**To-do item A:**
Reproduce the passage of the forum thread below, starting with "I would think" and going on through "Facebook & Twitter buttons])".
**To-do item B:**
In the forum thread below, how does biscarch describe Rocksmith?
**To-do item C:**
The forum thread below gives a parenthetical list of what biscarch's $100+ on Rocksmith went toward. List every item in it.

So, I might not think of sharing it without seeing a button, and if I do think
of sharing something, but requires me to copy, go to Facebook, write a note,
paste, go to Twitter and do the same thing, I'll just be like "oh, forget it."
(unless I'm really excited... I shared the general link on Facebook, but not
any individual song).

I would think of sharing as a feature, rather than clutter. Here's my user
story - "As a user, I want to share this tasty jam with my bandmate so we can
shred together" (decided to have fun with that one).

It may be going to far, but you might even want to make sharing a song a call
to action ("Did you enjoy this song? Share it with friends!" [followed by big
fat Facebook & Twitter buttons])

------
biscarch
It's cool, but it's got some usability issues for "playing along" unless you
already know the chords, etc. The 1/2 time was also pretty choppy for me.

Rocksmith [1], which can be described as Guitar Hero for real guitars and
basses, does a pretty nice job with the UI, difficulty levels and such. It
would be cool to see a more open version of Rocksmith where you could load up
tabs/songs on demand.

For reference, I wouldn't pay for Soundslice, but I have already shelled out
$100+ on Rocksmith (Game, Bass expansion, songs, cords, guitars, etc) and am
willing to shell out more (Ex: A Rush Pack just came out I believe.)

**Information given:**
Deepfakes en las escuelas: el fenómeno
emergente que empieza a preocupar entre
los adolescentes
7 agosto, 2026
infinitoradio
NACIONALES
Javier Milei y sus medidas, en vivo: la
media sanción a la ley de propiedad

**Answer space A:**
I would think of sharing as a feature, rather than clutter. Here's my user
story - "As a user, I want to share this tasty jam with my bandmate so we can
shred together" (decided to have fun with that one).

It may be going to far, but you might even want to make sharing a song a call
to action ("Did you enjoy this song? Share it with friends!" [followed by big
fat Facebook & Twitter buttons])

**Answer space B:**
As Guitar Hero for real guitars and basses.

**Answer space C:**
Game
Bass expansion
songs
cords
guitars